The maritime archaeology of the ‘Great Ship Swallower
It’s an exciting time for archaeological research on the Goodwin Sands. Historic England has recently funded geophysical survey and diver investigation on the wrecks of the Northumberland and Restoration, lost during the Great Storm of 1703, which are rapidly emerging out of the sand waves. Meanwhile fascinating new discoveries are being made during the analysis and conservation of artefacts recovered from the Dutch East India Company (VOC) ship Rooswijk, lost in 1740.
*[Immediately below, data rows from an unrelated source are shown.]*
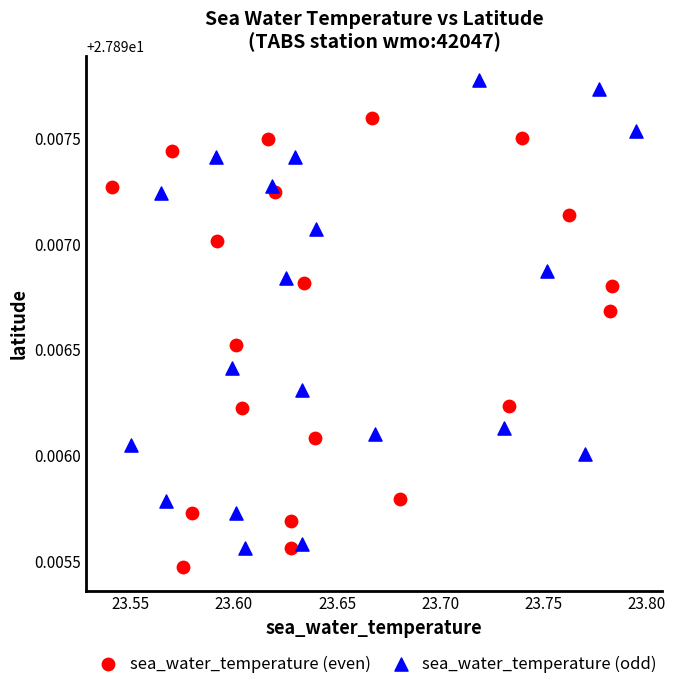

What are all the series names shown in the legend?

sea_water_temperature (even), sea_water_temperature (odd)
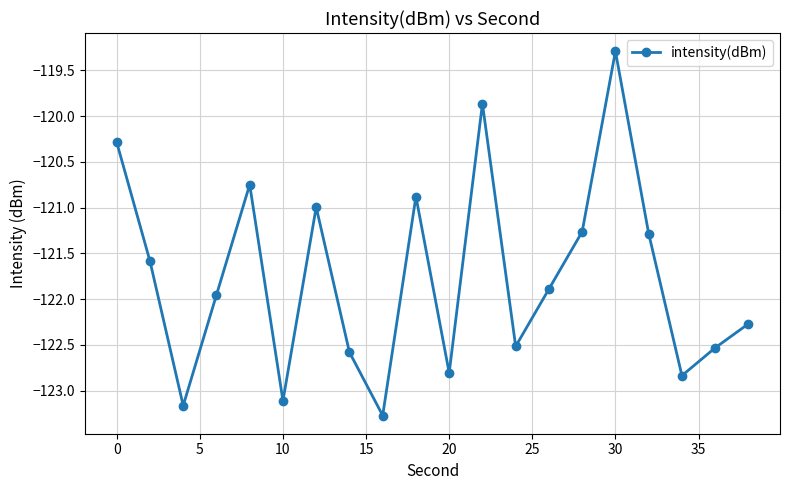

What is the sum of all values?

-2435.1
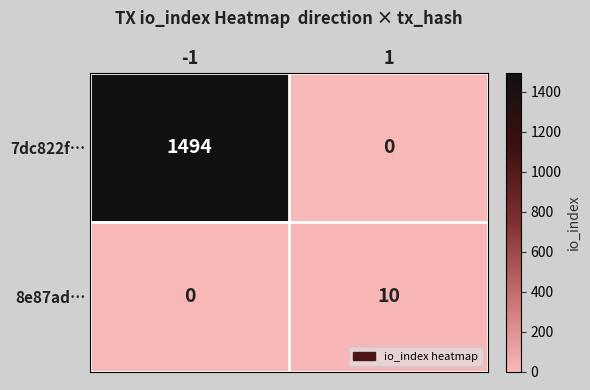

What is the total value across all series at -1?

1494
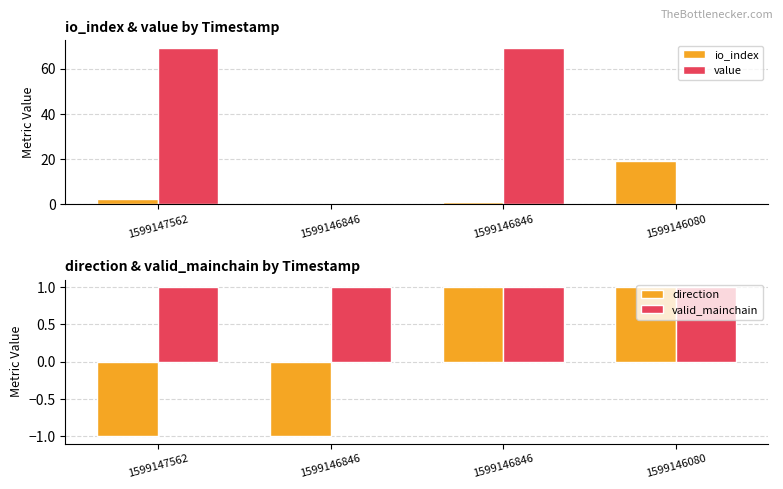

At 1599146080, list the series in order from smallest to largest.

value, direction, valid_mainchain, io_index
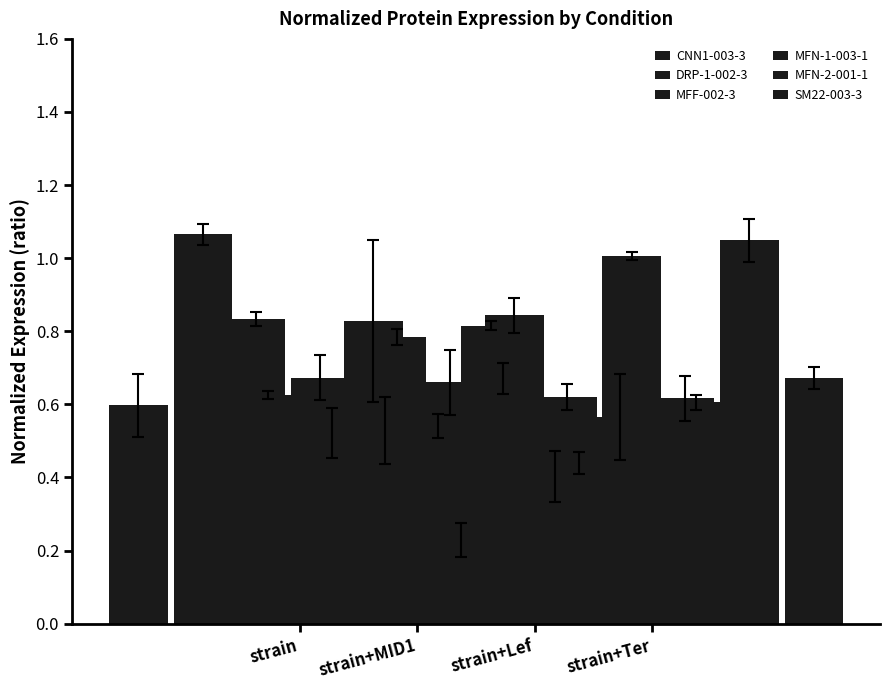

Does the chart contain stacked bars?

No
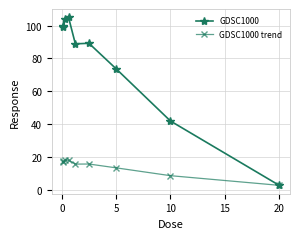

List the series in order of their overall mean, highest first.

GDSC1000, GDSC1000 trend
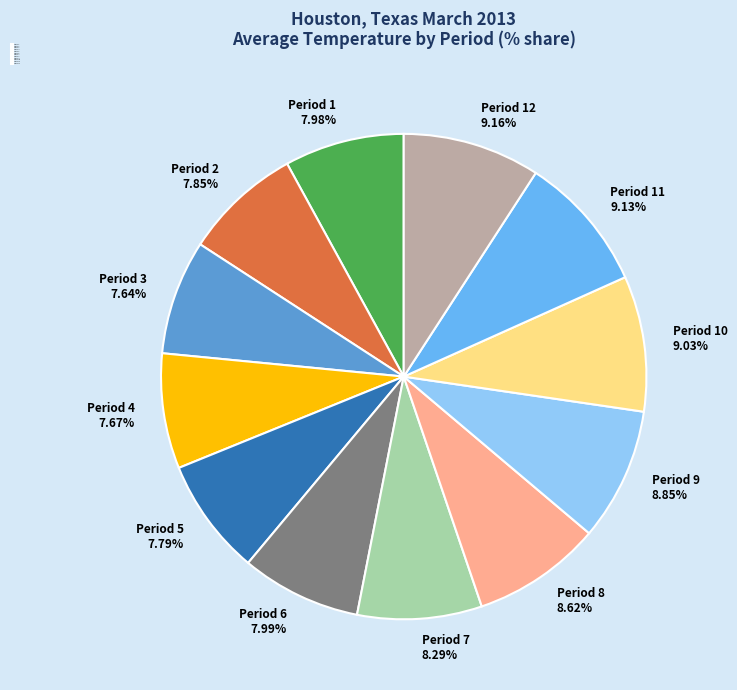

Which has a higher value, Period 8 or Period 12?

Period 12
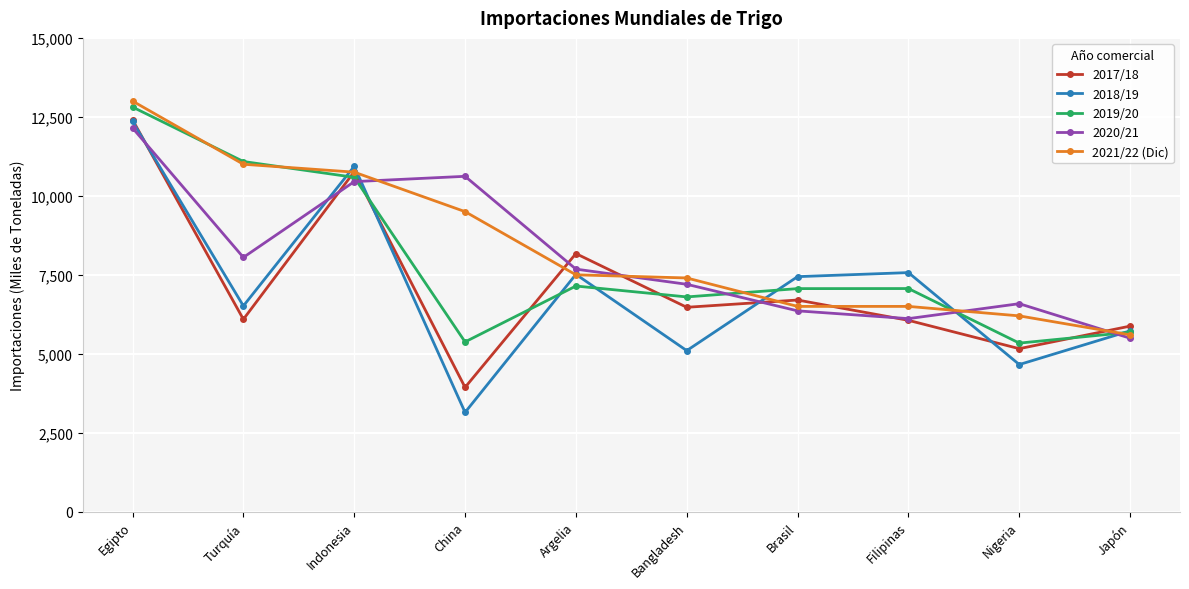

Count the number of data series in this chart.

5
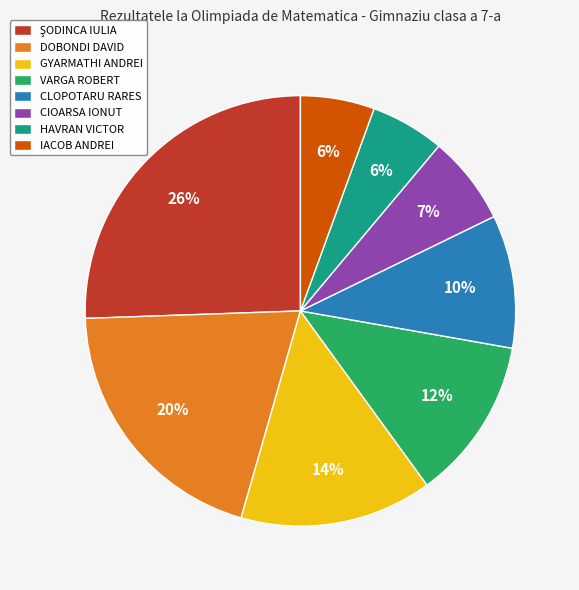

To the nearest percent, what portion does CLOPOTARU RARES represent?

10%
Newly discovered sites are being assessed for protection, and public access is being enhanced through new technology and virtual dive trails. The talk will provide an update on the cutting edge research taking place in this dynamic and ever changing environment.
Hefin Meara is a maritime archaeologist at Historic England, with responsibility for marine designation casework and the management of Protected Wrecks.
Riddle in the Sands
The Great Storm of 1703 wreaked havoc throughout England and particularly off the Kent coast. The navy suffered its greatest loss of life and ships. Four capital ships – the Stirling Castle, Restoration, Northumberland, and the Mary were wrecked off the Kent coast on the Goodwin Sands. Although four ships were wrecked only two are positively identified, the Stirling Castle and Northumberland. A third site was thought to be either the Restoration or Mary. Now tentatively identified as the Mary the question is where is the fourth, possibly the Restoration?
This talk will outline the history of the sinkings and using eyewitness accounts and the latest in reconstruction work will suggest where the fourth wreck may lie.
Dr Douglas McElvogue is Licencee of the Stirling Castle. Formerly a director of the Nautical Archaeology Society and Senior Research Fellow and Archaeologist at the Mary Rose Trust.